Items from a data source
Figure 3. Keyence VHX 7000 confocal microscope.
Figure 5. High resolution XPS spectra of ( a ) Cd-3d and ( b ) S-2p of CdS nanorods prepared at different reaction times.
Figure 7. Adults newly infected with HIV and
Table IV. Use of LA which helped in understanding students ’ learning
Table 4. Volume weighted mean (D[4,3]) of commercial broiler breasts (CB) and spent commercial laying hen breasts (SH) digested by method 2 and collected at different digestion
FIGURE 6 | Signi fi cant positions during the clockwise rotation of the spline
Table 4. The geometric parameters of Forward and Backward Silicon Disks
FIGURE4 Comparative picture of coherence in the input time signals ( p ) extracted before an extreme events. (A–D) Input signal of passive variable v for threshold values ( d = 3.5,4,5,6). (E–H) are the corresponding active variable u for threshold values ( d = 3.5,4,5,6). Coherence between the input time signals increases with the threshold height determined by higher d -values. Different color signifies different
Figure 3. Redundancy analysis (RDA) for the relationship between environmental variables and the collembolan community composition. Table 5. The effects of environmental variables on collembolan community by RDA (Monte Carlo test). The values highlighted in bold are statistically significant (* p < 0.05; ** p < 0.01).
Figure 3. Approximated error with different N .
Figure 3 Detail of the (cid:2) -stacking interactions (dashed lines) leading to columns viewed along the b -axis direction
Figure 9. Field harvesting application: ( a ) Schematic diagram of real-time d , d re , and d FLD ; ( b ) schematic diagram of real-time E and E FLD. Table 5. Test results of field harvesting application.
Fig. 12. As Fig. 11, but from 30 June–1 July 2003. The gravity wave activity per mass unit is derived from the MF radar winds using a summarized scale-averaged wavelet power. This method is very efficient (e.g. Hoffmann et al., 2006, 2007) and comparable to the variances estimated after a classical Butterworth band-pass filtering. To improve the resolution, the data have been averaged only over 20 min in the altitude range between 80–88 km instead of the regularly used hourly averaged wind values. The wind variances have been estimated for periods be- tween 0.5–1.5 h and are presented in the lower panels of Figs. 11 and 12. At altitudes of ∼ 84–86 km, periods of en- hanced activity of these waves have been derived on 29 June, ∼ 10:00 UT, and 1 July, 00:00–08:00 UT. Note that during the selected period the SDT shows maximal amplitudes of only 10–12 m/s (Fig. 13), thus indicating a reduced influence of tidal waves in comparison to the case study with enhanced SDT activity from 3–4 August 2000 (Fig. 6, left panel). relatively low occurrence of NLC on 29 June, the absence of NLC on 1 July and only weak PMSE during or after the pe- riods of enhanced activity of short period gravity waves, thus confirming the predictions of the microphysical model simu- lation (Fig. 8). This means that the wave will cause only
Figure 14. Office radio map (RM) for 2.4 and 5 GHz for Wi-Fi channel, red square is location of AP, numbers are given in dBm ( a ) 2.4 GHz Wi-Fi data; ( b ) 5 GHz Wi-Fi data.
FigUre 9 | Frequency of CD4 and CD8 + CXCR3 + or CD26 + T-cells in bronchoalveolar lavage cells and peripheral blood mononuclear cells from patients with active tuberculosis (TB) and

WHAT IS NEEDED: Make sure that every entry above is copied out exactly as it stands.

YOUR RESPONSE:
Figure 3. Keyence VHX 7000 confocal microscope.
Figure 5. High resolution XPS spectra of ( a ) Cd-3d and ( b ) S-2p of CdS nanorods prepared at different reaction times.
Figure 7. Adults newly infected with HIV and
Table IV. Use of LA which helped in understanding students ’ learning
Table 4. Volume weighted mean (D[4,3]) of commercial broiler breasts (CB) and spent commercial laying hen breasts (SH) digested by method 2 and collected at different digestion
FIGURE 6 | Signi fi cant positions during the clockwise rotation of the spline
Table 4. The geometric parameters of Forward and Backward Silicon Disks
FIGURE4 Comparative picture of coherence in the input time signals ( p ) extracted before an extreme events. (A–D) Input signal of passive variable v for threshold values ( d = 3.5,4,5,6). (E–H) are the corresponding active variable u for threshold values ( d = 3.5,4,5,6). Coherence between the input time signals increases with the threshold height determined by higher d -values. Different color signifies different
Figure 3. Redundancy analysis (RDA) for the relationship between environmental variables and the collembolan community composition. Table 5. The effects of environmental variables on collembolan community by RDA (Monte Carlo test). The values highlighted in bold are statistically significant (* p < 0.05; ** p < 0.01).
Figure 3. Approximated error with different N .
Figure 3 Detail of the (cid:2) -stacking interactions (dashed lines) leading to columns viewed along the b -axis direction
Figure 9. Field harvesting application: ( a ) Schematic diagram of real-time d , d re , and d FLD ; ( b ) schematic diagram of real-time E and E FLD. Table 5. Test results of field harvesting application.
Fig. 12. As Fig. 11, but from 30 June–1 July 2003. The gravity wave activity per mass unit is derived from the MF radar winds using a summarized scale-averaged wavelet power. This method is very efficient (e.g. Hoffmann et al., 2006, 2007) and comparable to the variances estimated after a classical Butterworth band-pass filtering. To improve the resolution, the data have been averaged only over 20 min in the altitude range between 80–88 km instead of the regularly used hourly averaged wind values. The wind variances have been estimated for periods be- tween 0.5–1.5 h and are presented in the lower panels of Figs. 11 and 12. At altitudes of ∼ 84–86 km, periods of en- hanced activity of these waves have been derived on 29 June, ∼ 10:00 UT, and 1 July, 00:00–08:00 UT. Note that during the selected period the SDT shows maximal amplitudes of only 10–12 m/s (Fig. 13), thus indicating a reduced influence of tidal waves in comparison to the case study with enhanced SDT activity from 3–4 August 2000 (Fig. 6, left panel). relatively low occurrence of NLC on 29 June, the absence of NLC on 1 July and only weak PMSE during or after the pe- riods of enhanced activity of short period gravity waves, thus confirming the predictions of the microphysical model simu- lation (Fig. 8). This means that the wave will cause only
Figure 14. Office radio map (RM) for 2.4 and 5 GHz for Wi-Fi channel, red square is location of AP, numbers are given in dBm ( a ) 2.4 GHz Wi-Fi data; ( b ) 5 GHz Wi-Fi data.
FigUre 9 | Frequency of CD4 and CD8 + CXCR3 + or CD26 + T-cells in bronchoalveolar lavage cells and peripheral blood mononuclear cells from patients with active tuberculosis (TB) and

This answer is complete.